I would add a third underlying driver to this tension: runway. From the outset I have focused on building a profitable business, this approach at times has been unsexy to investors. That said no growth or low growth is a difficult place to be for an early-stage business as it indicates product market fit or growth/funding issues.

For me, it is always about sustainable growth with a clear path to profitability. Ideally, you also want the levers in place to move profitability further out, in favour of growth or vice versa. This is a strong position for an early-stage startup to be in.

As the company grew and you've had to bring on more help or immerse yourself deeper into certain parts of the business, how has your role as CEO evolved? What advice do you have for other founders facing a similar situation?

More people management and less hands-on activities. You are the custodian for the vision and strategy of the company.

Get a coach or a mentor, ideally one that is not too far ahead of you. Someone who did it 5 years ago is less helpful than someone who had the same issues as you 6 months ago.

What missteps did you make in the early days that you wish you’d avoided?

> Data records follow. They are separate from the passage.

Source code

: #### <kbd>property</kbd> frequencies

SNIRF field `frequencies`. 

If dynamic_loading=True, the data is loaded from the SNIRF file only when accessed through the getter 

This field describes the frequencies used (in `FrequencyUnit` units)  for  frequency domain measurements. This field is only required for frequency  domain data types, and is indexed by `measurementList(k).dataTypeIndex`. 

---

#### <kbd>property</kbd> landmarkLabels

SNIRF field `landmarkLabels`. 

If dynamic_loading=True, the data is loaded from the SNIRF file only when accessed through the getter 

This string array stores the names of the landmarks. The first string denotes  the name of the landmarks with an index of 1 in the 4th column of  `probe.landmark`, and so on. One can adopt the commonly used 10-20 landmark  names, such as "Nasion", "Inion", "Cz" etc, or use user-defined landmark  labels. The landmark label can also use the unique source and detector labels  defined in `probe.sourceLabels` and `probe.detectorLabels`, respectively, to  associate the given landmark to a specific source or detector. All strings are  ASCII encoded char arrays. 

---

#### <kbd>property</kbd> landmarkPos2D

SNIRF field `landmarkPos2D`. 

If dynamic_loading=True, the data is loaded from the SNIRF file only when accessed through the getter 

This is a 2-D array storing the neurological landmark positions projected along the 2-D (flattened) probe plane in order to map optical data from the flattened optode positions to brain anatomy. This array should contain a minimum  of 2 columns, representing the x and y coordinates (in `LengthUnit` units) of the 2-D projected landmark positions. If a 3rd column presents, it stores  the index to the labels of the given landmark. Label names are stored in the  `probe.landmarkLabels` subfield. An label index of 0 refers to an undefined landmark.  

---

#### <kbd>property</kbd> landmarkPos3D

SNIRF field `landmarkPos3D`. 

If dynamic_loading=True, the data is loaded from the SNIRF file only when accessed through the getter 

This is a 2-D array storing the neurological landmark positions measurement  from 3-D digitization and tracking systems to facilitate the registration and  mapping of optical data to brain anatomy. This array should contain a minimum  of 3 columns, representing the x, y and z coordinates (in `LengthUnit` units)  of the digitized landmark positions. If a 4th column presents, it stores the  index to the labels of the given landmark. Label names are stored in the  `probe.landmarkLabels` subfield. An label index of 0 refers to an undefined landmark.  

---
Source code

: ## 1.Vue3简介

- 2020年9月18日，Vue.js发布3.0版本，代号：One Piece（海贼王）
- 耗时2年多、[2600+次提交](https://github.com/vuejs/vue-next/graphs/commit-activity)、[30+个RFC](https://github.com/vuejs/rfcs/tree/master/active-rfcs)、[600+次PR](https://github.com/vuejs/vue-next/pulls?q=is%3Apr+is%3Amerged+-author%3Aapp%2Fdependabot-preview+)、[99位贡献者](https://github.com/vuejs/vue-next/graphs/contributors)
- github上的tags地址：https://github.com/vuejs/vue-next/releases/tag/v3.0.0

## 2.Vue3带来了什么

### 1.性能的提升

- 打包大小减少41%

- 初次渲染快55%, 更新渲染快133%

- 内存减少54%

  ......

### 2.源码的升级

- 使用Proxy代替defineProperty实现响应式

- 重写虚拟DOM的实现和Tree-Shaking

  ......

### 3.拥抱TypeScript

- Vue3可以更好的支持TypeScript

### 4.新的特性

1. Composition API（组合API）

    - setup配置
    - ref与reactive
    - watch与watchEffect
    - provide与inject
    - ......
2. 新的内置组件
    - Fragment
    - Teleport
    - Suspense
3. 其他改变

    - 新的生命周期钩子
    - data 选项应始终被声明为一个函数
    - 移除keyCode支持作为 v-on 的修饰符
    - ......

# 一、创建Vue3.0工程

Talking to investors too early. This is good and bad, but my advice is to always have a structured investment process – think of raising investment like a sales funnel.

Focusing too much on product build.

Looking back, what aspects of your journey do you feel you approached in the right way?

Finding a mission that both our team and our customers can buy into and making this central to the culture. This creates a long-term sustainable business.

As basic as it sounds, we did this initially by writing it down and then working with the core team to ascribe a set of company values (transparent, fun, trust, and helpful). We then use this as part of our team onboarding and as part of a team get together and other events. We also apply these as a litmus test when looking at our product or how we interact with our customers. Are we being transparent and helpful while building trust, for example.

What qualities in a leader inspire teams to believe in the mission of a company?

Authenticity and leading from the trenches. The team needs to know you believe in what you are doing, why you are doing it and who you are doing it for. You then need to be the first one to walk the walk, answer the phone, give out your Twitter to all customers etc. 

What were the best support systems you’ve relied on throughout your startup journey?

To be honest the best support I’ve had is from other founders. A lot of the time, as supportive as friends and family can be, founders get the struggle and can truly emphasise what you are going through. There are numerous groups both small and large. The best ones are founder-only (no investors or third parties) so you can be brutally honest and open.